Ben Jaafar, le rassembleur

Tout en rondeur, le docteur Ben Jaafar évite les attaques frontales. Ce pédiatre de formation se contente d'accuser, sans le nommer, son adversaire de faire «le jeu des extrêmes». Néjib Chebbi est plus direct: «Ben Jaafar lorgne aujourd'hui vers Ennahda en espérant se voir offrir la présidence de la République par intérim.» Le leader du PDP ne croit pas qu'Ennahda soit un parti comme les autres. «Ce mouvement religieux va peut-être changer, mais sa pratique actuelle ne permet pas de leur confier le pouvoir», tranche-t-il. «La Tunisie n'est pas la Turquie, où des contraintes comme l'armée et le processus d'adhésion à l'Union européenne, ainsi qu'une plus grande maturité, ont favorisé l'évolution de l'AKP».

Sans aller jusqu'à prôner une alliance avec les islamo-conservateurs, Moustapha Ben Jaafar redoute, pour sa part, qu'un clivage entre la droite religieuse et la gauche progressiste ne réveille de vieux démons. «Nous voulons un gouvernement d'intérêt national composé des forces qui seront les mieux représentées dans l'Assemblée constituante.
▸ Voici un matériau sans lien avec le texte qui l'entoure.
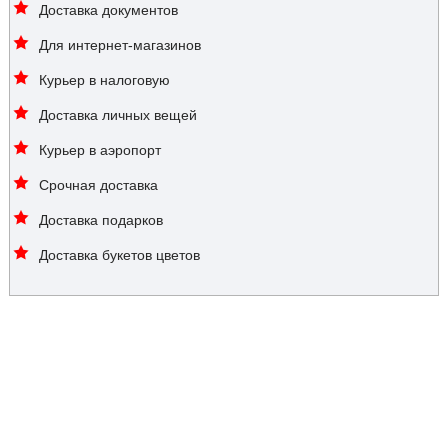
Доставка документов
Для интернет-магазинов
Курьер в налоговую
Доставка личных вещей
Курьер в аэропорт
Срочная доставка
Доставка подарков
Доставка букетов цветов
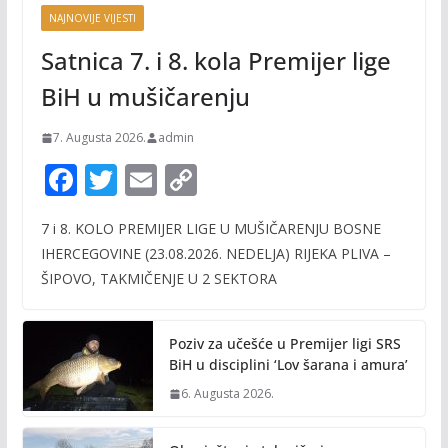
NAJNOVIJE VIJESTI
Satnica 7. i 8. kola Premijer lige
BiH u mušičarenju
7. Augusta 2026.
admin
F
T
E
C
ac
w
m
o
7 i 8. KOLO PREMIJER LIGE U MUŠIČARENJU BOSNE
e
itt
ai
p
IHERCEGOVINE (23.08.2026. NEDELJA) RIJEKA PLIVA –
b
er
l
y
ŠIPOVO, TAKMIČENJE U 2 SEKTORA
o
Li
o
n
Poziv za učešće u Premijer ligi SRS
k
k
BiH u disciplini ‘Lov šarana i amura’
6. Augusta 2026.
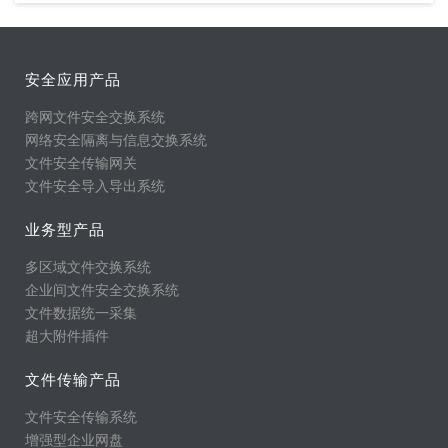
安全应用产品
跨网文件安全交换系统
网络安全隔离与信息交换系统
文件安全传输网关
文件安全导入导出系统
业务型产品
多区域文件交换系统
企业间文件安全交换系统
文件数据统一采集
超大附件插件
文件传输产品
文件安全传输系统
增强型企业网盘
Une ­forme de bipolarisation qui pourrait être source de tensions est à proscrire», indique-t-il. Toujours affable, il ajoute: «Nous pouvons faire un bout de chemin avec Ennahda si, comme le prédisent les sondages, ce parti occupe une place importante sur l'échiquier de l'assemblée. Notre intérêt est d'embarquer le plus de monde possible dans le même navire durant l'année de rédaction de la nouvelle Constitution.»